→ **選文**
______
一夫一妻之婚姻政策,為維持男女平等、家庭和睦之理想制度,不容吾人置疑,而世界上大多數國家均採之,也為不爭之事實。惟我國民法親屬編於民國七十四年修正前,關於重婚,其第九百九十二條僅規定:「結婚違反第九百八十五條之規定者,利害關係人得向法院請求撤銷之。」而未如該編修正後之第九百八十八條規定為無效。依民法第九百九十二條,其重婚撤銷權係委諸利害關係人,而非代表國家之檢察官,其權利之行使,為「得」撤銷而非「應」撤銷,顯見撤銷權人如不行使其權利,重婚存在自為普遍之事實,法律上概予以容認,因此乃法律不採重婚為絕對無效之可能結果也。
立法者既巳為立法裁量,為一夫一妻制開設例外,重婚在未撤銷前為合法,則在憲法的層面上,法律便不能完全無視於第二次婚姻所建構之家庭人倫秩序。在此前提認識下,進一步討論舊民法第九百九十二條,未設合理除斥期間,任令利害關係人可無限期的行使重婚撤銷權之規定,是否牴觸憲法,方有意義。
重婚之情形,本來多種多樣,無論重婚者係恣意為之,或係得利害關係人之同意、原宥,或因一造不知,或為傳宗接代之目的,或因與原配偶長期隔離,相聚無期,音訊全無之情形,可說不一而足。雖此均不影響撤銷權之行使,惟問題在於在於後婚姻如巳經過一長時期之合法存在狀態,例如十年或數十年,則在此情形下,法律是否可忽視此長期實際共同生活事實之後婚姻關係,對撤銷權不設合理除斥期間以限制之,而任令利害關係人得隨時嚴重影響後婚配偶之家庭生活,破壞久巳建立之人倫社會秩序?論者或認為重婚之撤銷,不設除斥期間,正所以貫徹一夫一妻制。惟如前述,修正前民法,並未採絕對一夫一妻制,此由該第九百九十二條對重婚採「得」撤銷之規定,即可知之,否則現行民法第九百八十八條何必畫蛇添足改採絕對一夫一妻制,而規定重婚為無效,並犧性重婚子女之婚生性;或曰撤銷雖不設期限,但法律對重婚者及其子女,巳盡保護之能事。殊不知重婚經撤銷者,不但後婚配偶繼承權消滅,更何況身分之喪失、家庭之拆散、精神之痛苦,豈能斤斤於若干保護耳!
______
→ **空間推理問題資料**
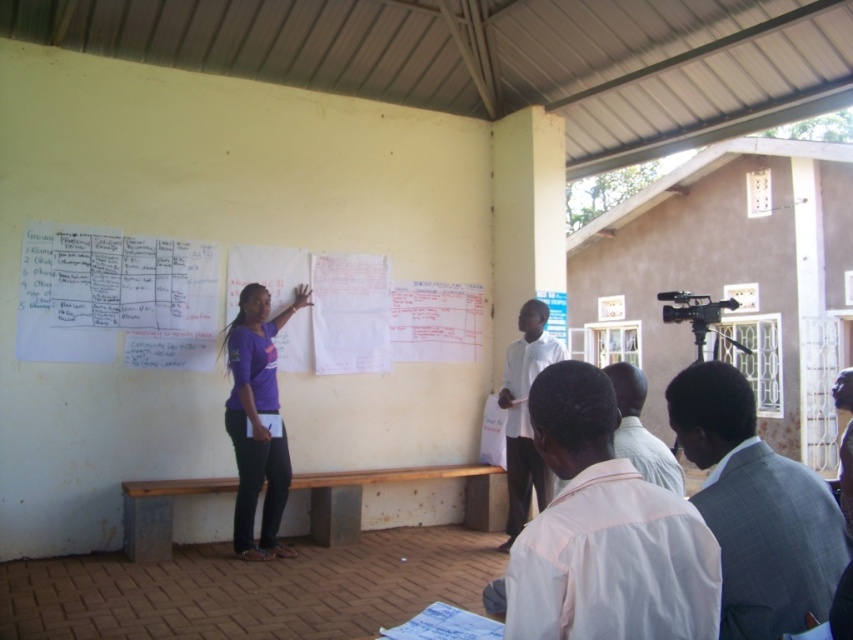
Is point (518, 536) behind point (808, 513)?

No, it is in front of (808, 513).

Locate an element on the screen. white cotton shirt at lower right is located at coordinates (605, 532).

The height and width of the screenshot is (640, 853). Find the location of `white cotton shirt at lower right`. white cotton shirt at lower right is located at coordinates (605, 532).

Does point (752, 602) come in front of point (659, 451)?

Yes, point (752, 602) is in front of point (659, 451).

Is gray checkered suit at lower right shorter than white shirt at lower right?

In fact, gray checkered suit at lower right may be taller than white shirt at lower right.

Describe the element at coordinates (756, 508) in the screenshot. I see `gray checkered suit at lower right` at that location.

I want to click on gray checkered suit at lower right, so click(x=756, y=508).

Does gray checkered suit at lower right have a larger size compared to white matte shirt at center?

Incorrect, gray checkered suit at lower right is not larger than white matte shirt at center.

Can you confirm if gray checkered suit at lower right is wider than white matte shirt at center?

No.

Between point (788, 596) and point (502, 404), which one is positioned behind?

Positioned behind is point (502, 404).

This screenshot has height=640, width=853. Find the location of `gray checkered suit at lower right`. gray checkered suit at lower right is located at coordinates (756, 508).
______
→ **任務要求**
依選文所述,民國七十四年修正前之民法第九百九十二條將重婚撤銷權委諸何人?

→ **任務回覆**
委諸利害關係人,而非代表國家之檢察官。